_What this exercise asks_:
1. Why does the guide on organizing tests say that organization should begin with classifying each test individually? Answer in one to three sentences.
2. Write a continuation of the guide on organizing tests, starting after its final sentence.

[Begin Page excerpt]

You want to start organizing tests from day one, right? Or, maybe you already have your tests created and it's time to organize them. 

Organization should start by classifying your tests individually, so you can easily find and filter them out.


At Test level

Classify your Tests

  • use labels to tag your Tests (or your Test Sets); if you start having many testers and your project grows, having a well-defined list of labels may help
  • use the priority field, so you can distinguish between tests
  • assign the Test to the proper component

Using Test Sets

Organize Tests in Test Sets

  • group tests in as many Test Sets as it makes sense to you, either because they're testing the same feature or the same UI component, or if they exercise the most critical use cases
  • classify your Test Sets, similarly to what you did for Tests

Organize Tests for regression testing

  • you can create a Test Set for this purpose and add a specific label to it (e.g., "regression"), and then you test for requirements of previous versions
  • you can create a "regression Test Set" for each version by cloning the previous version regression test set and add more tests

 

Example: You're working on product v3.0 and want to do regression testing to make sure you have not broken anything. If the previous version, v2.0, had already some regression tests in a specific test set, then you can clone it and add some more tests for validating v2.0.

[End Page excerpt]
[Begin Listing]

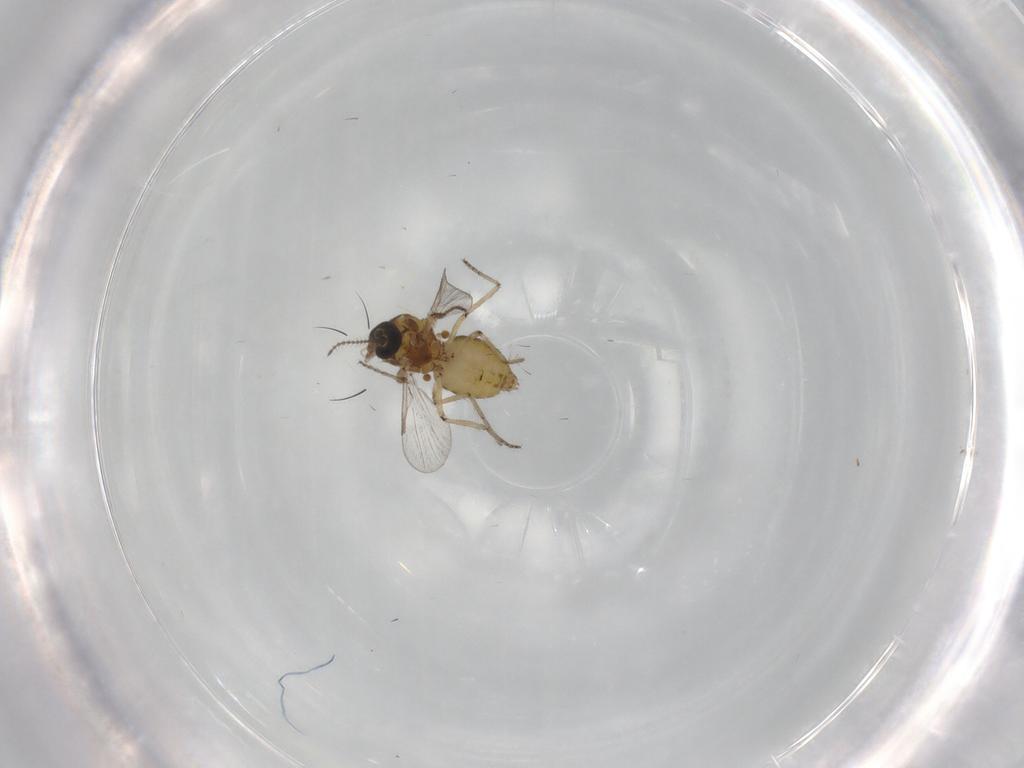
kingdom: Animalia
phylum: Arthropoda
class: Insecta
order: Diptera
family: Ceratopogonidae
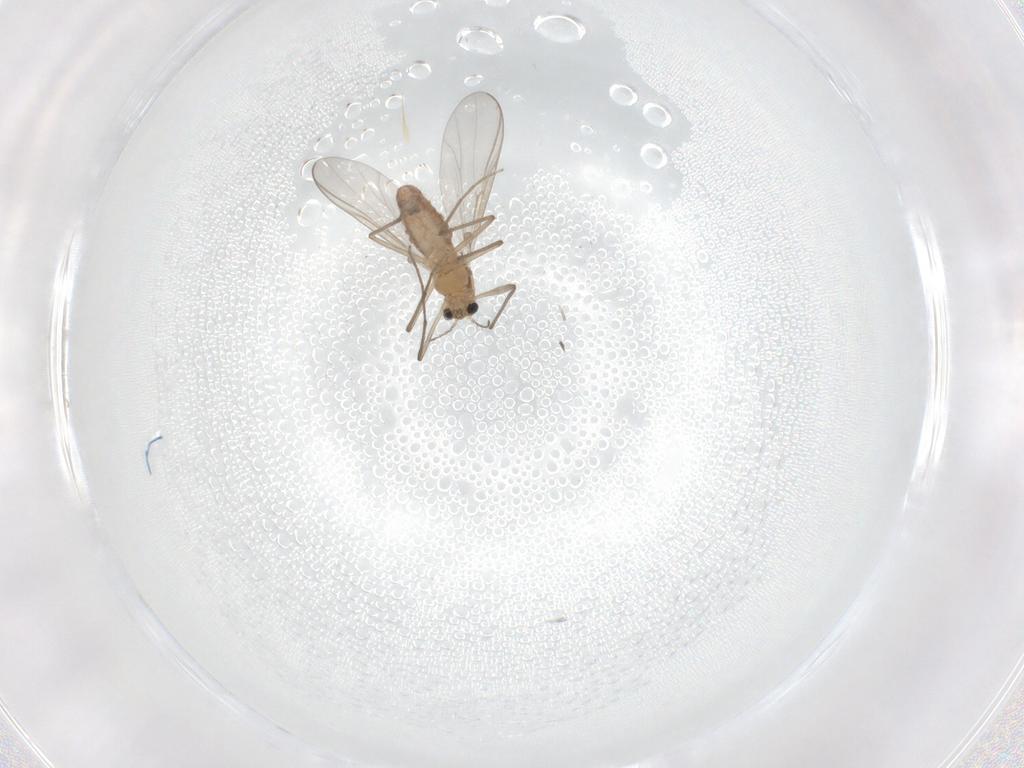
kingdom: Animalia
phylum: Arthropoda
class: Insecta
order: Diptera
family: Chironomidae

[End Listing]

_Outputs_:
1. Classifying tests individually makes them easy to find and filter out. That is why the guide treats it as the first step of organization.

2.
Using the Test Repository

The Test Repository organization follows an hierarchical, tree-like way of organizing Tests within folders. Since a Test can only be part of one folder within the Test Repository, you have to think in an hierarchical way "What is most important? How do I look for the Tests to schedule executions?"

  • create top-level folders for the things that are most important (e.g., "performance", "security", "smoke tests")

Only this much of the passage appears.